Business Services Industry
Good news: two new tax laws offer small-business owners sweet rewards
Entrepreneur, Jan, 1997 by Joan Szabo
Good things do come to small-business owners who wait long enough. In the last session of Congress, lawmakers finally delivered several choice tax benefits to many small companies.
Provisions in two recently enacted tax laws are the source of the good news. One major change, contained in the Small Business Job Protection Act of 1996, will make life easier for about 2 million small companies structured as subchapter S corporations. (We touched on this change in November's "Tax Talk" column but now explain it here in more detail.)
The other reason to cheer is the Taxpayer Bill of Rights II. It expands the arsenal of remedies small-business owners and individual taxpayers can use to resolve tax disputes with the IRS. The statute provides a new passel of rights that will be especially useful in audit situations.
* S CORPORATION CHANGES
As you may remember, with sub-chapter S corporations, the earnings of a business "flow through" to the owners, where they are then taxed at the owner's personal tax rate. This is in contrast to a regular C corporation, where the business is taxed as an entity separate from its owners, and the owners' income is then taxed at personal rates. This means C corporation owners pay taxes twice.
Paying federal taxes only once is a major reason many small-business owners have been attracted to S corporations. Another plus: They provide owners with corporate limited liability.
If your company is already set up as an S corporation, the new law should make it easier to attract capital, grow your company and establish a viable estate plan, says Samuel P. Starr, a partner with the accounting firm Coopers & Lybrand LLP in Washington, DC.
To help attract capital and grow a company, the new law increases the number of allowable shareholders in an S corporation from 35 to 75, starting this month. "Expanding the number of shareholders makes it possible to have more investors and, hopefully, attract more capital," says Starr.
Robert Webb, director of tax services for the Denver-based accounting firm Gelfond Hochstadt Pangburn & Co., doesn't expect this change to have a major impact. "Since most S corporations are utilized primarily by family businesses or closely held businesses, the existing 35-shareholder limit has not proved to be a significant problem for them. Most S corporations will continue to have less than 35 shareholders," Webb maintains. While this may well be true, tax experts say it is still beneficial to have the flexibility of going above 35.
Another provision in the law is expected to have an even greater effect on raising capital. It will allow certain tax-exempt organizations, such as qualified pension plans, to be eligible shareholders in S corporations starting in January 1998. "This should provide even greater access to capital because there are pension plans willing to invest in closely held small-business stock," says Starr. As a result, S corporations will have an opportunity to seek funding from these kinds of institutional investors - something they couldn't do in the past.

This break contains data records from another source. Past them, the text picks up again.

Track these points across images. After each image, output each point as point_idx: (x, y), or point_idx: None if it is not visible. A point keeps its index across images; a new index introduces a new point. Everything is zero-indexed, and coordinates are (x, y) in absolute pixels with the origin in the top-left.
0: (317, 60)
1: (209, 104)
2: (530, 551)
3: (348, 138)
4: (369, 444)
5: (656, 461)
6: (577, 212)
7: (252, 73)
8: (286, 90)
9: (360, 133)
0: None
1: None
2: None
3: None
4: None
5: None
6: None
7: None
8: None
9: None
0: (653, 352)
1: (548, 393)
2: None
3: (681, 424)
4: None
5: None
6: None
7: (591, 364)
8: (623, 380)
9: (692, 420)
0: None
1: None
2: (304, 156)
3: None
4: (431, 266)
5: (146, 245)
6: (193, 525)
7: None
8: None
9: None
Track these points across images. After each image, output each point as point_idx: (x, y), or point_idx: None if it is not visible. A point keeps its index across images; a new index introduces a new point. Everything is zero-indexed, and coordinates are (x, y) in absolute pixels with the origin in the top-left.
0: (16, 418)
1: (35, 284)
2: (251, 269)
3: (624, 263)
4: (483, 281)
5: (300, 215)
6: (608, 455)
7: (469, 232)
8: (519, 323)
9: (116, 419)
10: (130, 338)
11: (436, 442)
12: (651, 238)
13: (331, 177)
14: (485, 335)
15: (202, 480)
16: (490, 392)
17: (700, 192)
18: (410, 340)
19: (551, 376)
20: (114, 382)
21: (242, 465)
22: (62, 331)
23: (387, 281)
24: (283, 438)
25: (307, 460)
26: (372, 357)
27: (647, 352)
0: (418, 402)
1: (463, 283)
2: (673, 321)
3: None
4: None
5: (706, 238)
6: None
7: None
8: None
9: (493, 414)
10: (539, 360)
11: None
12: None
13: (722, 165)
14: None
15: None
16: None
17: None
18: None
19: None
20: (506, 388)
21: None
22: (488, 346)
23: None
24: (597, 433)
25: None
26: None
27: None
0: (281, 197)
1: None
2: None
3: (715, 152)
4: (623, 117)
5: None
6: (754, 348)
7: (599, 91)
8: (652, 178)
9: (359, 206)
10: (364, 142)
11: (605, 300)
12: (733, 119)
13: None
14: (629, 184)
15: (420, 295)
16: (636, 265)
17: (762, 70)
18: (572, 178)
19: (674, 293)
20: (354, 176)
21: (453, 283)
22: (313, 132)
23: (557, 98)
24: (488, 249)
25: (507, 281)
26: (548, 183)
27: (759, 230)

Owners of S corporations also gained more flexibility in structuring their businesses. The new law allows S corporations to own 100 percent of affiliated companies. "Before the new bill was enacted, these companies operated in a restrained environment, where they could not own more than 79 percent of another corporation," Starr explains. Now S corporations can own the entire company.
This is especially beneficial for companies with multiple lines of business because they can treat these other entities as divisions of the parent company. In addition, these subsidiaries can now be structured as either C corporations or subchapter S corporations.
This change also offers S corporation owners greater protection. Businesses generally create subsidiary corporations "to isolate liability," says Webb. "You may have a construction operation and a retail business. Your aim is to make sure the two businesses are separate so if there is a construction liability, [no one can] have access to your retail assets."
Finally, the new law makes it easier for S corporation owners to do more effective estate planning. It's now possible for them to establish small-business trusts with up to 75 beneficiaries. "Now they can put S corporation stock into a trust that can have, for example, a host of children and grandchildren as beneficiaries. This enables business assets to be transferred to relatives," Webb notes. The trust can also accumulate income and is not required to distribute the funds to beneficiaries each year, which was the case in the past.
The downside? The trust must pay taxes at the maximum marginal tax rate each year, which could be as high as 39.6 percent.
Keep in mind that if you are starting a business, the new law doesn't make S corporations more attractive than limited liability companies (LLC). LLCs remain "fairest of them all," Starr says.
CPA Ralph J. Anderson Jr. agrees. A partner in charge of taxation and financial services for the New York City accounting firm M.R. Weiser & Co. LLP, Anderson says, "It is my belief that even with the changes in the new law, an LLC remains a better choice for most smaller companies just getting off the ground." (For more on the pros and cons of LLCs, see "Legal Aid," September 1996.)